**YOUR INSTRUCTIONS**:
Reproduce the listing below verbatim, from its start through the line that contains "11: (53, 20)", both included.

....

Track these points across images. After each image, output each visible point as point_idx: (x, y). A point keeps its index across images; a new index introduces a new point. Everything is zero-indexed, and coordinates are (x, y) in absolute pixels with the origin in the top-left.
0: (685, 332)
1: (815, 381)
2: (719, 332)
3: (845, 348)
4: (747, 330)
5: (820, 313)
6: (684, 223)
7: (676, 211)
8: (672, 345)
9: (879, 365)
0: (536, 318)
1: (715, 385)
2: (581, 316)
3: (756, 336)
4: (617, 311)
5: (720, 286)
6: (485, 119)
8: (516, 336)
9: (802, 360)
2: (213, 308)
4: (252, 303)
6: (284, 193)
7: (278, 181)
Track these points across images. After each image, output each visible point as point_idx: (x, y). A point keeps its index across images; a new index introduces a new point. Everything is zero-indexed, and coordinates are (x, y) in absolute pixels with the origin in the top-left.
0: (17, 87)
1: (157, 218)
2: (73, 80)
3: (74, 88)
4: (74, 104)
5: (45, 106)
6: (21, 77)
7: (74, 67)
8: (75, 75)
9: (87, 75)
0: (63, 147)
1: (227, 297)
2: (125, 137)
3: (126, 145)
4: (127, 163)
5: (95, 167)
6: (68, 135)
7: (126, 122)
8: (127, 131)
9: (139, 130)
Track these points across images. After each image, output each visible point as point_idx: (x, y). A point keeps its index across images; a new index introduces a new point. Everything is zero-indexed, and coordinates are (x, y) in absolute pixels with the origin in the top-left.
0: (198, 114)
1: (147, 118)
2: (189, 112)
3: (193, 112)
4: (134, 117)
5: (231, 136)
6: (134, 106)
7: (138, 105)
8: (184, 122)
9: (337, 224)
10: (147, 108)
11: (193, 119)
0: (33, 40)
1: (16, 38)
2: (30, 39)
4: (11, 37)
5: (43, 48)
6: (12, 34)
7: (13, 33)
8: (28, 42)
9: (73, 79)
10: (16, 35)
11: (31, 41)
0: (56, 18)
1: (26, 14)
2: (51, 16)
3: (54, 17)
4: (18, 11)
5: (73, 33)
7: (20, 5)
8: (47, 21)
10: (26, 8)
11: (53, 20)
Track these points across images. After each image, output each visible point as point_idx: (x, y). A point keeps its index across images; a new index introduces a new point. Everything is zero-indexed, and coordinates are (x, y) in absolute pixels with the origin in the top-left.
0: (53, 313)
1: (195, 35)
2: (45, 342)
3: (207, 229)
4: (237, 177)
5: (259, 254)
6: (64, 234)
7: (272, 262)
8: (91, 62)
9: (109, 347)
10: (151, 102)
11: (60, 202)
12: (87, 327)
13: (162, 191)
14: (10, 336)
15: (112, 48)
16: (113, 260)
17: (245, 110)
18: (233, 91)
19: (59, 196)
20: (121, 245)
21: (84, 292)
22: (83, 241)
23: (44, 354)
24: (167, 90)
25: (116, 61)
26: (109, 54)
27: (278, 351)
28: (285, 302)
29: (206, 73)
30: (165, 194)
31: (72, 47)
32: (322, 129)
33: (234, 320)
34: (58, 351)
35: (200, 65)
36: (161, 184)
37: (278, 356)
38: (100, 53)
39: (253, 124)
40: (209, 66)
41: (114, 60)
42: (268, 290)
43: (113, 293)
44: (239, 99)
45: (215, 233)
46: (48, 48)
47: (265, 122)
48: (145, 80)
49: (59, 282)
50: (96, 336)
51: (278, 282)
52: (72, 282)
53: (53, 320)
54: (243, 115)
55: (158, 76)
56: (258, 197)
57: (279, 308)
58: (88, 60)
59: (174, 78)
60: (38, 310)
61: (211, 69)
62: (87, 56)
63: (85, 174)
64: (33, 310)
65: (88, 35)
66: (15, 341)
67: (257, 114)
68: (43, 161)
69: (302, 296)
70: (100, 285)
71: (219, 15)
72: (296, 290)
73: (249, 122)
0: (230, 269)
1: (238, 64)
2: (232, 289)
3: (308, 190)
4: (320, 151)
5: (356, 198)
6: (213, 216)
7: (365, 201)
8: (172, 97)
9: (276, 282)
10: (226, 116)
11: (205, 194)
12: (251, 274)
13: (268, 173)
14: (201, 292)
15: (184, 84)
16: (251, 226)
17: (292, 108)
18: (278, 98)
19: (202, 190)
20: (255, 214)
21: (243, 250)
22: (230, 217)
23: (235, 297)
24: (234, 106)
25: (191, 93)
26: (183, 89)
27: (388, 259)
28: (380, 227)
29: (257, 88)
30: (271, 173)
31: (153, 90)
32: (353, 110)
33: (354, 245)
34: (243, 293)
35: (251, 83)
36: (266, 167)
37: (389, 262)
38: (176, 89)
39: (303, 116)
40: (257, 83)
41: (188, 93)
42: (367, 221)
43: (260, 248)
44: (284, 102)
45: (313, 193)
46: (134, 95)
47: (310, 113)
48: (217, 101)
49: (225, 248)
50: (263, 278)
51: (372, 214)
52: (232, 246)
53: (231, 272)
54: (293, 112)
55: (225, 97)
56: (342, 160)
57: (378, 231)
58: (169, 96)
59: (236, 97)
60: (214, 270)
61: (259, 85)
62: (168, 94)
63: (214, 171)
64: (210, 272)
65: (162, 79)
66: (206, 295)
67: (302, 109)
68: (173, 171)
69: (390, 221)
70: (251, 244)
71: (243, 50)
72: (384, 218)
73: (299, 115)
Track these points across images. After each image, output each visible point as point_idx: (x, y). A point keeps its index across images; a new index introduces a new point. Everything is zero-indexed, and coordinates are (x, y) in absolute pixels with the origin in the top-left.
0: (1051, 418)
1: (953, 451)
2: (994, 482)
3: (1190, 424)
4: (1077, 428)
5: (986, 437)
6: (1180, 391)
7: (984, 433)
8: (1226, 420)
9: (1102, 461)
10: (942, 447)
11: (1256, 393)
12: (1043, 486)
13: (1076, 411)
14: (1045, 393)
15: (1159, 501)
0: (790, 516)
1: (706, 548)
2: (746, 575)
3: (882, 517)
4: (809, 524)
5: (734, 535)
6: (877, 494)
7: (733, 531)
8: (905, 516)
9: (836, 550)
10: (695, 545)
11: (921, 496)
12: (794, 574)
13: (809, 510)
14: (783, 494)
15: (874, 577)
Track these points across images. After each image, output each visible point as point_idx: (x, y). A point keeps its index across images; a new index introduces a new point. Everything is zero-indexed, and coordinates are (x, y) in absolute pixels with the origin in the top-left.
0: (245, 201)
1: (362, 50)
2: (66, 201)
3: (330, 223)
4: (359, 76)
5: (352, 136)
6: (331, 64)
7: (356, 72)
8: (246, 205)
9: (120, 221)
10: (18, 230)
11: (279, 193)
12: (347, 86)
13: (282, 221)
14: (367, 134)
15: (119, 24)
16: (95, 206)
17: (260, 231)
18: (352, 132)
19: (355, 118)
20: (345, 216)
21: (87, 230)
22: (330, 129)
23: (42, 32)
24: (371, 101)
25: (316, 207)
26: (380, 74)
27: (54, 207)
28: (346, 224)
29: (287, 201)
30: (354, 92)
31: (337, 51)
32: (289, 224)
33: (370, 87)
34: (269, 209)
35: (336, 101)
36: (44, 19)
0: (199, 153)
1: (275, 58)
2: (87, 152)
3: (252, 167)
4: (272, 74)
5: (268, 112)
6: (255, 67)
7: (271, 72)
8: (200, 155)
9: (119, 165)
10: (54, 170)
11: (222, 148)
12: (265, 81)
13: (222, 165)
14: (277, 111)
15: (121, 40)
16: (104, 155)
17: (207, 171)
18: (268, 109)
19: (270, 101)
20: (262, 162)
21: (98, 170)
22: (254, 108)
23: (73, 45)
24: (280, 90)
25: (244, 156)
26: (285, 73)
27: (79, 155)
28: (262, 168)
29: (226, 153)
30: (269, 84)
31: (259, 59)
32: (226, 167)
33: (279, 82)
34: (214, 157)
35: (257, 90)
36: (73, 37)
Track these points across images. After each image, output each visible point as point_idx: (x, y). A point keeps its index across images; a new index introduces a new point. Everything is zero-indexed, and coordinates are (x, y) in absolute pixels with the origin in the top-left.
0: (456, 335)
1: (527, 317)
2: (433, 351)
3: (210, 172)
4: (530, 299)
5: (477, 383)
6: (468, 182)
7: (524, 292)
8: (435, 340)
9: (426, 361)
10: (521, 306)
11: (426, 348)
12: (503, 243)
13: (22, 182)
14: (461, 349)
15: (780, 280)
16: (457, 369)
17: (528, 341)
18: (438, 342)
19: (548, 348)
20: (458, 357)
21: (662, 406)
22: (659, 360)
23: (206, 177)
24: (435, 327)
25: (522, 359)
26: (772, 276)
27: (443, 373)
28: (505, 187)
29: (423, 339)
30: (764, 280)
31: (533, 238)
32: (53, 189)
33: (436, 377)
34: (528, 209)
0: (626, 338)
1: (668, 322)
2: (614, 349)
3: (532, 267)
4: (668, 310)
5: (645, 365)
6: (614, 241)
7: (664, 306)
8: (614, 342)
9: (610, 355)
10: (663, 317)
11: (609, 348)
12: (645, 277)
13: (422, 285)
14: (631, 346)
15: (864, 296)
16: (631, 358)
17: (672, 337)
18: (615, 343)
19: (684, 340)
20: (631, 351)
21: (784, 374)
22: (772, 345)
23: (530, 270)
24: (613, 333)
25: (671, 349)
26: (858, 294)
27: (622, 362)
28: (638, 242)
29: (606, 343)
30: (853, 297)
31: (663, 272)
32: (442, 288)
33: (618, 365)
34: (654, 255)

....

**EXERCISE RESPONSE**:
Track these points across images. After each image, output each visible point as point_idx: (x, y). A point keeps its index across images; a new index introduces a new point. Everything is zero-indexed, and coordinates are (x, y) in absolute pixels with the origin in the top-left.
0: (685, 332)
1: (815, 381)
2: (719, 332)
3: (845, 348)
4: (747, 330)
5: (820, 313)
6: (684, 223)
7: (676, 211)
8: (672, 345)
9: (879, 365)
0: (536, 318)
1: (715, 385)
2: (581, 316)
3: (756, 336)
4: (617, 311)
5: (720, 286)
6: (485, 119)
8: (516, 336)
9: (802, 360)
2: (213, 308)
4: (252, 303)
6: (284, 193)
7: (278, 181)
Track these points across images. After each image, output each visible point as point_idx: (x, y). A point keeps its index across images; a new index introduces a new point. Everything is zero-indexed, and coordinates are (x, y) in absolute pixels with the origin in the top-left.
0: (17, 87)
1: (157, 218)
2: (73, 80)
3: (74, 88)
4: (74, 104)
5: (45, 106)
6: (21, 77)
7: (74, 67)
8: (75, 75)
9: (87, 75)
0: (63, 147)
1: (227, 297)
2: (125, 137)
3: (126, 145)
4: (127, 163)
5: (95, 167)
6: (68, 135)
7: (126, 122)
8: (127, 131)
9: (139, 130)
Track these points across images. After each image, output each visible point as point_idx: (x, y). A point keeps its index across images; a new index introduces a new point. Everything is zero-indexed, and coordinates are (x, y) in absolute pixels with the origin in the top-left.
0: (198, 114)
1: (147, 118)
2: (189, 112)
3: (193, 112)
4: (134, 117)
5: (231, 136)
6: (134, 106)
7: (138, 105)
8: (184, 122)
9: (337, 224)
10: (147, 108)
11: (193, 119)
0: (33, 40)
1: (16, 38)
2: (30, 39)
4: (11, 37)
5: (43, 48)
6: (12, 34)
7: (13, 33)
8: (28, 42)
9: (73, 79)
10: (16, 35)
11: (31, 41)
0: (56, 18)
1: (26, 14)
2: (51, 16)
3: (54, 17)
4: (18, 11)
5: (73, 33)
7: (20, 5)
8: (47, 21)
10: (26, 8)
11: (53, 20)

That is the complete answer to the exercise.